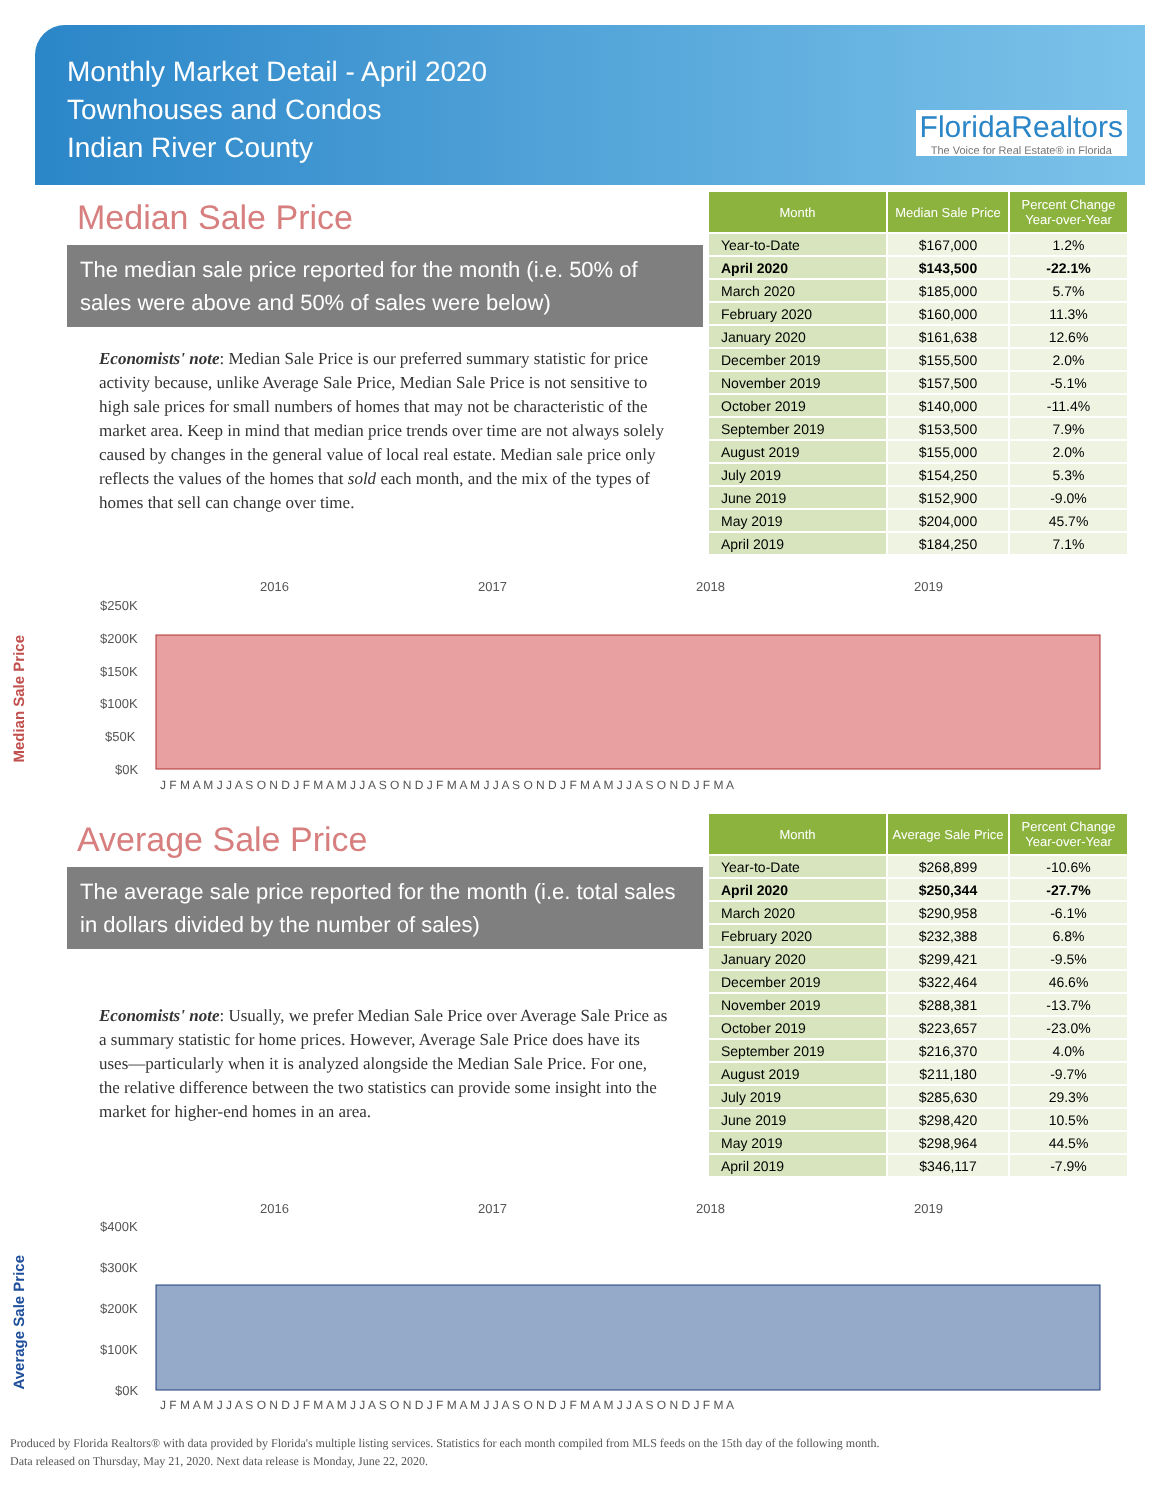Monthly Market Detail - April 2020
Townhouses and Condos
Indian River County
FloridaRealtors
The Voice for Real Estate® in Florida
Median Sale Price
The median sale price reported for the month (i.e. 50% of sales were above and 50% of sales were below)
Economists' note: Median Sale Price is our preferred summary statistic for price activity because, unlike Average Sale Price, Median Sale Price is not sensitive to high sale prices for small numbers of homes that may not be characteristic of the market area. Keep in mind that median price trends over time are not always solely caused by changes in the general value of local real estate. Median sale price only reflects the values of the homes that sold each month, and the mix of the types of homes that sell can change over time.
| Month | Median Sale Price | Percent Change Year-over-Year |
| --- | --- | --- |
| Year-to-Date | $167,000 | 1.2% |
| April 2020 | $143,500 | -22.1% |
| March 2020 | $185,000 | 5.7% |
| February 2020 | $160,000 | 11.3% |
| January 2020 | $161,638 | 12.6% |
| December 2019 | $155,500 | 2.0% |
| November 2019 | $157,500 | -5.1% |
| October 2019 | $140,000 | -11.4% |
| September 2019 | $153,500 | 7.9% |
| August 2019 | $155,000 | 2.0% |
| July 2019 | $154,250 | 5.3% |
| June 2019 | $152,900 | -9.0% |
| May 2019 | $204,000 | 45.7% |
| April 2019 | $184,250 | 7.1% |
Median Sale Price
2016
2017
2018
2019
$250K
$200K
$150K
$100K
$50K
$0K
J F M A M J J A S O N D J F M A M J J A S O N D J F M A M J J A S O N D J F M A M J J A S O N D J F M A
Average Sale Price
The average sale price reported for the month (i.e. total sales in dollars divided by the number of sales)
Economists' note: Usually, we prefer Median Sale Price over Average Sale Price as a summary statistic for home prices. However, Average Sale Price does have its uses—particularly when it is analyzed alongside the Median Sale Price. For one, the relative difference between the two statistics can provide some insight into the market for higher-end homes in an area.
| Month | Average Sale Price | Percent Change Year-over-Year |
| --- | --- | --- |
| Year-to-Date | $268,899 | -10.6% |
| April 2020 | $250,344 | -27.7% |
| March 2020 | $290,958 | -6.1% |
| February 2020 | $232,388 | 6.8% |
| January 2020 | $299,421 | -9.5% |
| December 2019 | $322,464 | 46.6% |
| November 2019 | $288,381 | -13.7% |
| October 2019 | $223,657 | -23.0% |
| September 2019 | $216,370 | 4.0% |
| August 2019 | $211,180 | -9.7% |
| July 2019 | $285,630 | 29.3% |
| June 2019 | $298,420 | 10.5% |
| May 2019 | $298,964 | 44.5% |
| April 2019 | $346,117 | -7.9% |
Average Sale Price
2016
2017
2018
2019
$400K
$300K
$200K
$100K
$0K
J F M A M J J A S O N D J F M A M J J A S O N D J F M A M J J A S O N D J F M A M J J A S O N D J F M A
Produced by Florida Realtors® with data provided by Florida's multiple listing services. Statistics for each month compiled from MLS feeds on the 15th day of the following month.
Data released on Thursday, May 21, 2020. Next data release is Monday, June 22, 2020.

* Work instructions: Retype all the data exactly, please, without pictures.

* Problem solution:
Monthly Market Detail - April 2020
Townhouses and Condos
Indian River County
FloridaRealtors
The Voice for Real Estate® in Florida
Median Sale Price
The median sale price reported for the month (i.e. 50% of sales were above and 50% of sales were below)
Economists' note: Median Sale Price is our preferred summary statistic for price activity because, unlike Average Sale Price, Median Sale Price is not sensitive to high sale prices for small numbers of homes that may not be characteristic of the market area. Keep in mind that median price trends over time are not always solely caused by changes in the general value of local real estate. Median sale price only reflects the values of the homes that sold each month, and the mix of the types of homes that sell can change over time.
| Month | Median Sale Price | Percent Change Year-over-Year |
| --- | --- | --- |
| Year-to-Date | $167,000 | 1.2% |
| April 2020 | $143,500 | -22.1% |
| March 2020 | $185,000 | 5.7% |
| February 2020 | $160,000 | 11.3% |
| January 2020 | $161,638 | 12.6% |
| December 2019 | $155,500 | 2.0% |
| November 2019 | $157,500 | -5.1% |
| October 2019 | $140,000 | -11.4% |
| September 2019 | $153,500 | 7.9% |
| August 2019 | $155,000 | 2.0% |
| July 2019 | $154,250 | 5.3% |
| June 2019 | $152,900 | -9.0% |
| May 2019 | $204,000 | 45.7% |
| April 2019 | $184,250 | 7.1% |
Median Sale Price
2016
2017
2018
2019
$250K
$200K
$150K
$100K
$50K
$0K
J F M A M J J A S O N D J F M A M J J A S O N D J F M A M J J A S O N D J F M A M J J A S O N D J F M A
Average Sale Price
The average sale price reported for the month (i.e. total sales in dollars divided by the number of sales)
Economists' note: Usually, we prefer Median Sale Price over Average Sale Price as a summary statistic for home prices. However, Average Sale Price does have its uses—particularly when it is analyzed alongside the Median Sale Price. For one, the relative difference between the two statistics can provide some insight into the market for higher-end homes in an area.
| Month | Average Sale Price | Percent Change Year-over-Year |
| --- | --- | --- |
| Year-to-Date | $268,899 | -10.6% |
| April 2020 | $250,344 | -27.7% |
| March 2020 | $290,958 | -6.1% |
| February 2020 | $232,388 | 6.8% |
| January 2020 | $299,421 | -9.5% |
| December 2019 | $322,464 | 46.6% |
| November 2019 | $288,381 | -13.7% |
| October 2019 | $223,657 | -23.0% |
| September 2019 | $216,370 | 4.0% |
| August 2019 | $211,180 | -9.7% |
| July 2019 | $285,630 | 29.3% |
| June 2019 | $298,420 | 10.5% |
| May 2019 | $298,964 | 44.5% |
| April 2019 | $346,117 | -7.9% |
Average Sale Price
2016
2017
2018
2019
$400K
$300K
$200K
$100K
$0K
J F M A M J J A S O N D J F M A M J J A S O N D J F M A M J J A S O N D J F M A M J J A S O N D J F M A
Produced by Florida Realtors® with data provided by Florida's multiple listing services. Statistics for each month compiled from MLS feeds on the 15th day of the following month.
Data released on Thursday, May 21, 2020. Next data release is Monday, June 22, 2020.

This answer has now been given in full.